L’adoption du projet de Loi électorale par le Conseil National de Transition est effective depuis le vendredi, 17 juin 2022. Les débats pour ce faire n’ont pas été dans la courtoisie entre les conseillers et les représentants du gouvernement chargés de défendre ledit projet. Ils ont même donné lieu à un pugilat qui a mis en exergue le désamour entre le gouvernement et l’organe législatif, créant un malaise, voire des inquiétudes, dans l’opinion publique nationale. Tous les regards sont maintenant tournés vers le Président de la Transition.

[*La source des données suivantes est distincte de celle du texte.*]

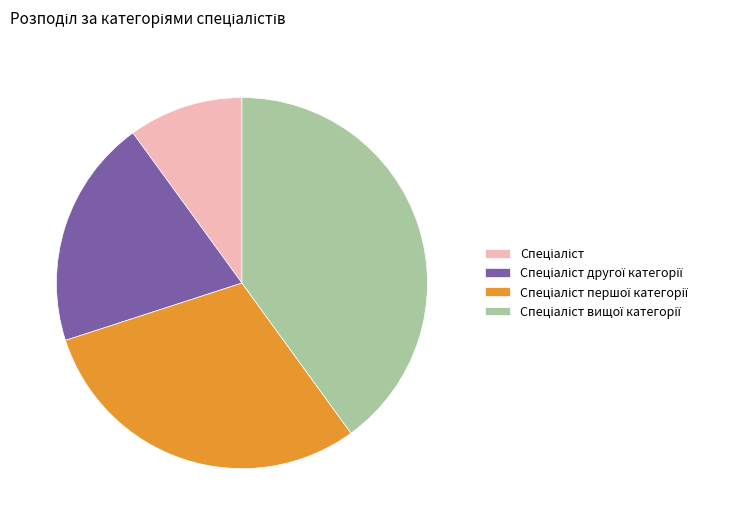

Is there a majority slice in this chart?

No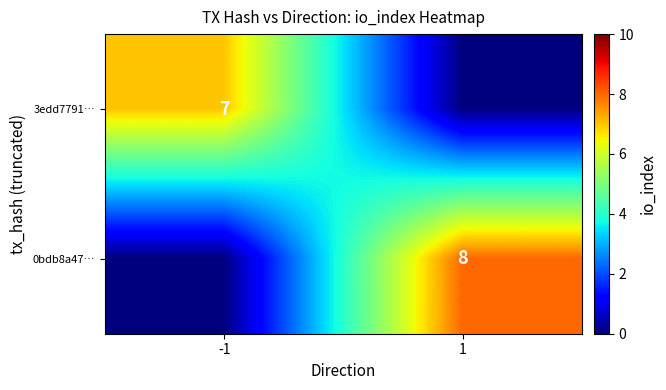

The value of 0bdb8a47… at 1 is 11. True or false?

False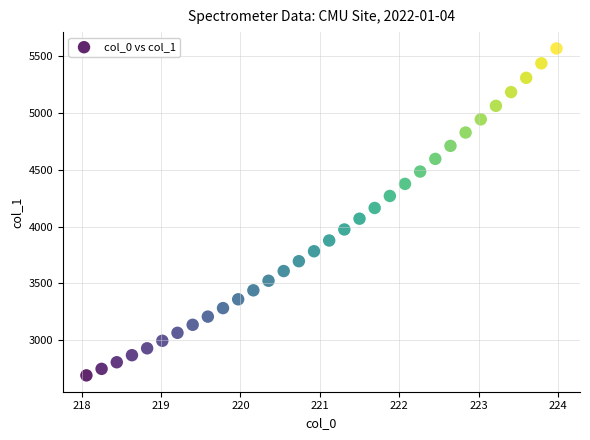

What is the range of Y values (max minus min)?

2872.8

Le projet de Loi électorale a été débattu et voté au CNT. La séance a montré un hiatus net entre l’organe législatif et le gouvernement, les deux institutions ne voguant pas vers la même galaxie. En cette période transitoire qui va encore durer vingt-et-deux mois, en l’absence d’une majorité et d’une opposition formelle, même près de 250 partis politiques semblent se disputer l’échiquier politique, on a désormais l’impression, et cela depuis le 21 avril passé, que c’est le CNT qui joue le rôle de l’opposition contre le gouvernement perçu comme étant la majorité. Une dichotomie au sein de l’équipe dirigeante qui ne rassure pas beaucoup de nos concitoyens. Avec les débats de vendredi dernier, l’atmosphère est devenue absolument délétère entre le Premier ministre et le CNT. Le Gouvernement et l’organe législatif ne parlent plus le même langage et cela n’augure rien de bon.

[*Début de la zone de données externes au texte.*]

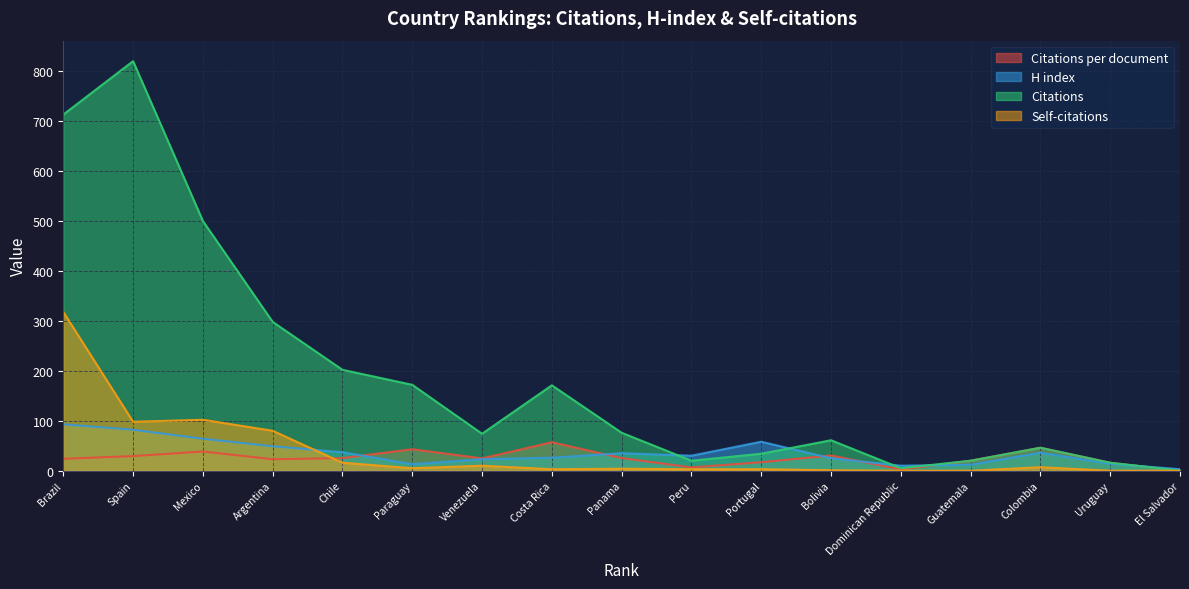

What is the greatest value displayed?

820.0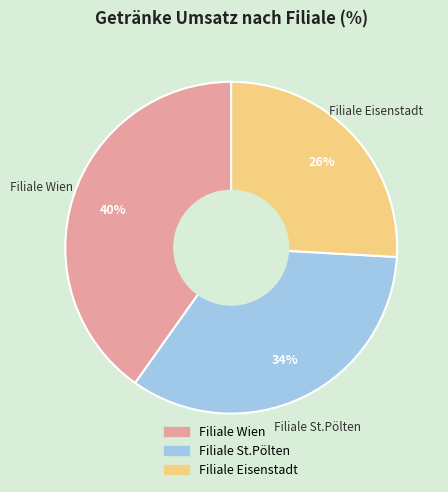

Combined, do Filiale Wien and Filiale St.Pölten account for over 50%?

Yes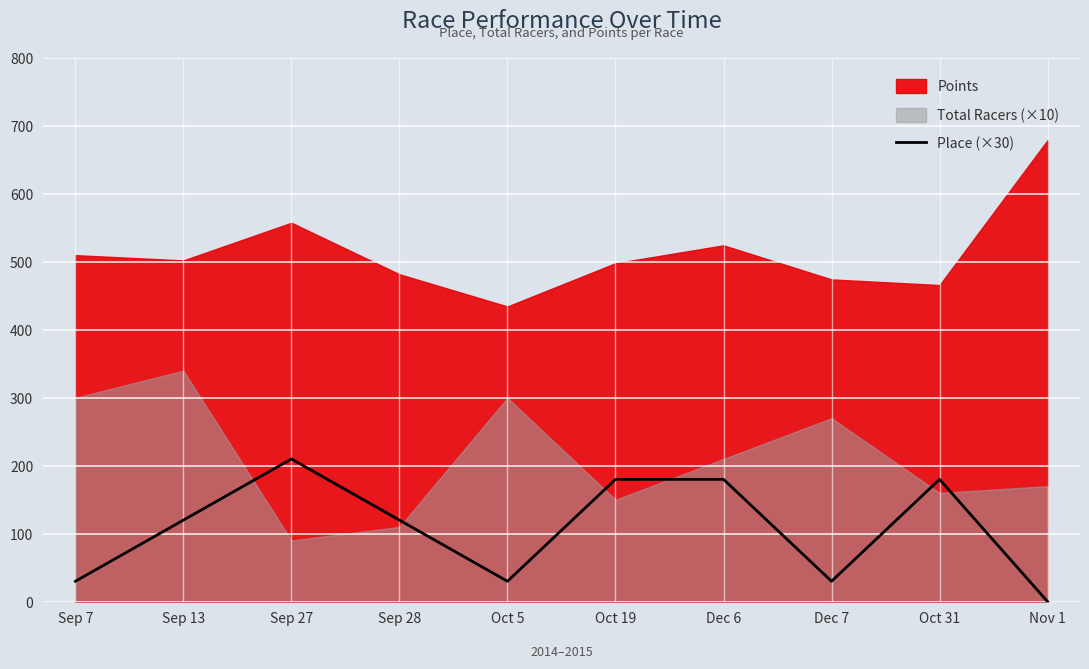

At which category does the data reach its first local peak?

Sep 27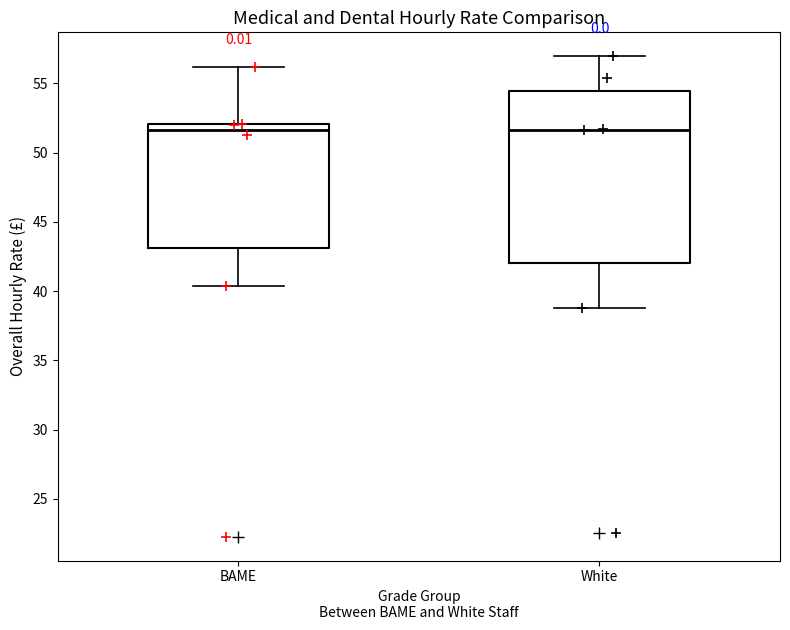

Where is the upper edge of the box for BAME on the y-axis? The values are not printed on the chart, so give them approximately, as read against the axis.

52.0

Le Président du CNT, qui assurait la police des débats, a donné la nette impression de censurer les représentants du gouvernement, créant par moment des malaises chez ces derniers quelque peu surpris par cette attitude. On ne reviendra pas sur tous les épisodes, mais on notera que des membres du CNT, peu importe la pertinence ou la subjectivité de leurs argumentations, ont joué plutôt aux procurateurs. Il s’en est suivi sur les réseaux sociaux des réactions outrées, les deux parties se prenant pour cibles. Le Mémorandum produit par le M5-RFP pour battre en brèche les amendements opérés par le CNT ont été abondamment commentés. Les partisans du CNT ne sont pas restés non plus muets ; ils ont continué à lancer avec une rare virulence des piques au Premier ministre. Pendant que cette guerre de communication qui vise beaucoup au bas de la ceinture continue, tous les regards sont tournés vers le Président de la Transition. Que va-t-il faire ? Le CNT s’attend naturellement que le chef de l’Etat promulgue la loi votée alors que le gouvernement, par sa ministre déléguée chargée des questions institutionnelles, ne se reconnaît pas dans celle-ci en l’état. Quant au M5-RFP, il a tout simplement suggéré au Président de ne pas procéder à la promulgation. Quant à une certaine classe politique qui jubile d’avoir obtenu dans l’AIGE, elle souhaite évidemment que le Président de la Transition aille dans le sens du CNT.

Le Colonel Assimi Goïta a quinze jours, depuis le vote de la loi, pour la promulguer. En droit, la promulgation d’une loi définitivement votée par l’institution indiquée pour cela est une compétence liée du chef de l’État. Cela signifie qu’il ne peut pas y mettre son veto en refusant de la promulguer. Mais la loi lui donne deux possibilités : soit il renvoie le texte aux députés (CNT) pour réexamen des dispositions qui le dérangent, soit il saisit la Cour constitutionnelle pour contester lesdites dispositions. En cas de saisine de la Cour constitutionnelle, il est lié par la décision de celle-ci qui, comme on le sait, est rendue en premier et dernier ressort. Le Président de la Transition est-il à l’aise dans l’affaire ? Nul ne saurait le dire avec exactitude. En fait, pensent beaucoup, ce qui est dérangeant dans cette situation qui ressemble bien à un bras de fer entre le gouvernement et le CNT et dont le chef de l’Etat est forcément l’arbitre, c’est qu’en cherchant coûte que coûte la tête du Premier ministre, le CNT et son président mettent la stabilité et la crédibilité de la transition en péril. C’est comme s’ils se tiraient une balle dans les pieds. Le président ne peut pas user de son veto pour bloquer la promulgation d’une loi dans notre droit positif. Cela est possible aux Etats-Unis, mais pas en France. Or, notre système juridique est calqué sur celui de la France. Les deux seules possibilités qu’il a pour retarder la promulgation, c’est, faut-il le répéter, le renvoi de la loi sur la table du CNT pour réexamen ou la saisine de la Cour constitutionnelle.